Corresponds to PAL-related packets; the PAL packet structure has a complex data structure. The implementation here is based on the EASTL container.

* `_vect_pal_sensors` : pool of `_pal_sensor` objects. This object is a dedicated class for use with instusive map.
* `_map_pal_sensors` : intrusive map structure for efficient retrieval of sensor data.

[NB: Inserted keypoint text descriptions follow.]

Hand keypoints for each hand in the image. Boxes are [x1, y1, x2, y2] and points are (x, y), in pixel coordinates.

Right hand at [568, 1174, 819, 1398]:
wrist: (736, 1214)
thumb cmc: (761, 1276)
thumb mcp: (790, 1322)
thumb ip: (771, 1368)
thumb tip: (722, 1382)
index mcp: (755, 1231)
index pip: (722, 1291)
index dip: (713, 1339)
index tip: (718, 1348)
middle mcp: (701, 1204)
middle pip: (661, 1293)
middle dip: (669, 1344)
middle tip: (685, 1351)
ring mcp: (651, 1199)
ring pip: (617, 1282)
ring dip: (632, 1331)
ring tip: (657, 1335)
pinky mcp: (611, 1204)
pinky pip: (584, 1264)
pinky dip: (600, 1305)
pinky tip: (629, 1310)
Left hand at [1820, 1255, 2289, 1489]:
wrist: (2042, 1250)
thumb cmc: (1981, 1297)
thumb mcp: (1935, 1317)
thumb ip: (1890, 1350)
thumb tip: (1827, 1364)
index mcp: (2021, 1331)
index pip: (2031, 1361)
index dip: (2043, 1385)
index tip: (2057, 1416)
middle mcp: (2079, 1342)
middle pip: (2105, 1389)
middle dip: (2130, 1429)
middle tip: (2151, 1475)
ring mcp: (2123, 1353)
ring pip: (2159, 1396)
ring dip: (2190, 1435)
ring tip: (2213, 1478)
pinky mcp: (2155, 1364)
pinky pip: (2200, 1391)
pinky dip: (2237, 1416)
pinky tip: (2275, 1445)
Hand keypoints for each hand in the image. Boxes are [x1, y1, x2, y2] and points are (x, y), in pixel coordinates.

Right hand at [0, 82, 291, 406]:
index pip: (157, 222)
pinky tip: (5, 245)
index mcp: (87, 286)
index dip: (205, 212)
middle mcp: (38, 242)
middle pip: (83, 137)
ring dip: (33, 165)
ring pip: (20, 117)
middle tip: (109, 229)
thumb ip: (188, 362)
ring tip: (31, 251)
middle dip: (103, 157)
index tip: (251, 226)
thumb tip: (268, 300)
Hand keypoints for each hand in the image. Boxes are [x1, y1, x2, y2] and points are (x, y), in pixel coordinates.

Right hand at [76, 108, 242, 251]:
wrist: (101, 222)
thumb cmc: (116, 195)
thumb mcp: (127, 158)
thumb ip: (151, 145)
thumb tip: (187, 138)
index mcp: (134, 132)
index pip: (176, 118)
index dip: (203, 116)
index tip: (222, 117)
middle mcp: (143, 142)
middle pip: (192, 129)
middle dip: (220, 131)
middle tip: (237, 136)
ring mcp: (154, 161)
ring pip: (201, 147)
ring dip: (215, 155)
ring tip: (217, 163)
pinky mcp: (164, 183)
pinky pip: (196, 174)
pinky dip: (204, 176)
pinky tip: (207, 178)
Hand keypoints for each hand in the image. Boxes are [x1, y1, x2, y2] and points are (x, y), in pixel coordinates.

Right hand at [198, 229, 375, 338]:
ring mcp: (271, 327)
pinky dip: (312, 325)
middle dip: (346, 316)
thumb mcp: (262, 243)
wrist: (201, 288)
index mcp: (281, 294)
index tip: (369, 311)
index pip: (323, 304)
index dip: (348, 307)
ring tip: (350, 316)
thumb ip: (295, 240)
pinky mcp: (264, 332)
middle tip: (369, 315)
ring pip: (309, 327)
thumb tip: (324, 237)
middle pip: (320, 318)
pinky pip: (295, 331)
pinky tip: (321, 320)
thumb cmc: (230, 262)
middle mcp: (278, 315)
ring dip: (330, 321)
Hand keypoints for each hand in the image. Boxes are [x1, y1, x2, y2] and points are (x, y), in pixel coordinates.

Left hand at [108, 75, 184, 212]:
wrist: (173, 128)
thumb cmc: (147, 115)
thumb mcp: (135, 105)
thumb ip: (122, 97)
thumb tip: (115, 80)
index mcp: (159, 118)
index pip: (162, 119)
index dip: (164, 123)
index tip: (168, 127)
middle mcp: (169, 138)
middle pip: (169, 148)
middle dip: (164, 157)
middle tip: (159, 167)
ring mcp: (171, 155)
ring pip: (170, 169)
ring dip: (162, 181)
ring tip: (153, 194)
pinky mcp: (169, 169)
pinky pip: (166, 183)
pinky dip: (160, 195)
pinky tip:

Allocate an entry in `_vect_pal_sensors` for each of the multiple data in a packet as they are added and store the value. Once all the data in a packet has been interpreted, a `_map_pal_sensors` is constructed with the sensor type as the key.

## dup\_checker

Implement a duplicate checker. The behavior of the checker can be customized by template arguments.

### template argument

* `MODE` : If `MODE_REJECT_SAME_SEQ` is specified, packets with the same sequence number are excluded. This is used when the packet order is reordering. The `MODE_REJECT_OLDER_SEQ` adopts a more recent number.
* `TIMEOUT_ms` : The interval at which to initialize the duplicate database. If `1000` is specified, data after 1 second will be erased. Packets that were excluded immediately before will be adopted again when the duplicate database is initialized.
* `N_ENTRIES` : The maximum number of elements to be allocated in the data structure.
* `N_BUCKET_HASH` : Maximum number of hash values. Specifies a prime number. It is determined based on the type of wireless node being received.

### container

* `_mmap_entries` : It is an intrusive hash multi-map structure. The search key is the serial number of the wireless node.
* `_vect_pool` : Allocates a fixed number (`N_ENTRIES`) of elements used in the map structure.
* `_ring_vecant_idx` : Keeps track of `_vect_pool` elements not used in `_mmap_entries` by array index number. It is a ring buffer structure, which takes one value from the ring buffer when adding elements and returns a value to the ring buffer when removing elements.

### duplicate check

```cpp
	bool check_dup(uint32_t u32ser, uint16_t u16val, uint32_t u32_timestamp) {
		// find entry by key:u32ser.
		auto r = _mmap_entries.equal_range(u32ser);

        ...
    }
```

To retrieve data from the multimap structure, call `.equal_range()`. The resulting `r` is an iterator that enumerates elements with the same serial number.

Each element (`_dup_checker_entry`) has a timestamp and sequence number. Duplicates are checked according to these values.